## WHAT YOU HAVE TO DO
Beginning at the line containing "(585, 106) = (691, 31): none -> radio", restate each line of the listing below word for word until the last one has been given.
START RECORDS PROVIDED
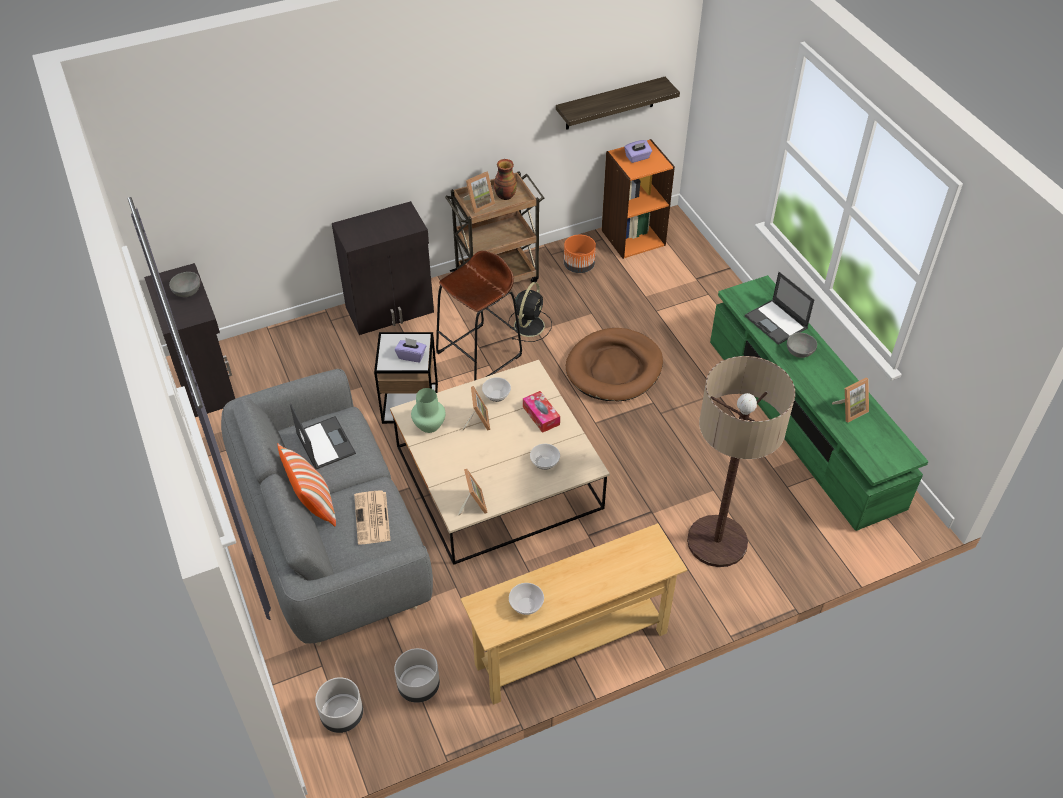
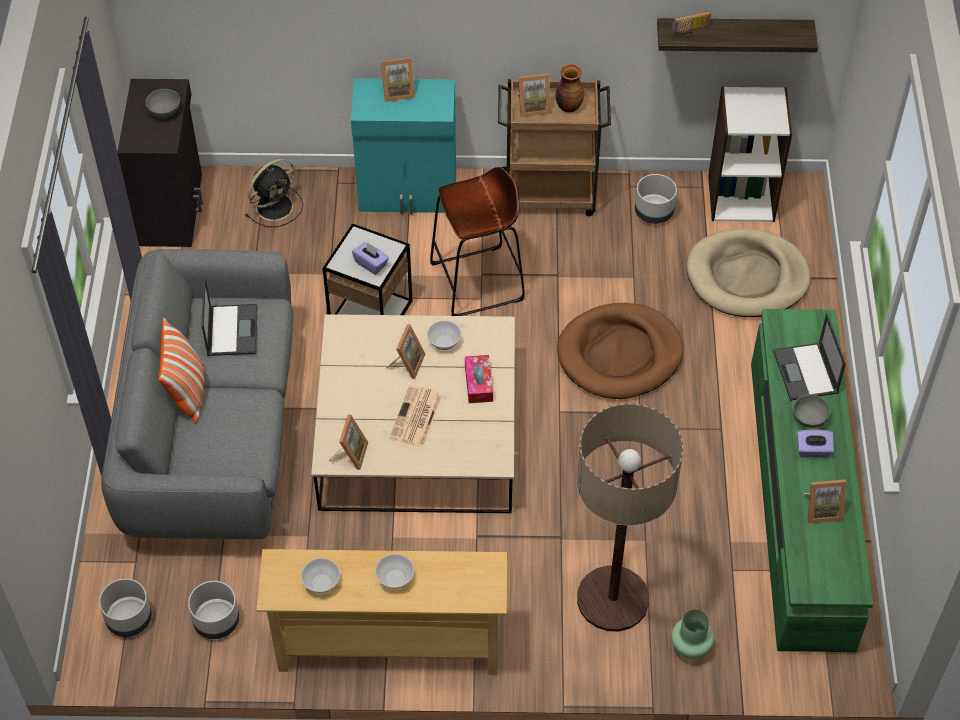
camera: 25 degrees right, 5 degrees up
(371, 221) = (398, 91): none -> picture frame
(372, 518) = (235, 430): newspaper -> newspaper (416, 417)
(391, 310) = (408, 194): black cabinet -> turquoise cabinet
(428, 425) = (354, 349): green vase -> green vase (689, 647)
(529, 325) = (553, 266): black fan -> black fan (276, 206)
(545, 463) = (451, 439): bowl -> bowl (395, 579)
(578, 266) = (653, 212): orange planter -> grey planter
(585, 106) = (691, 31): none -> radio
(633, 237) = (741, 197): orange bookcase -> white bookcase
(637, 157) = (754, 107): purple tissue box -> purple tissue box (813, 450)
(670, 287) = (747, 277): none -> beige dog bed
END RECORDS PROVIDED
## RESPONSE BOX
(585, 106) = (691, 31): none -> radio
(633, 237) = (741, 197): orange bookcase -> white bookcase
(637, 157) = (754, 107): purple tissue box -> purple tissue box (813, 450)
(670, 287) = (747, 277): none -> beige dog bed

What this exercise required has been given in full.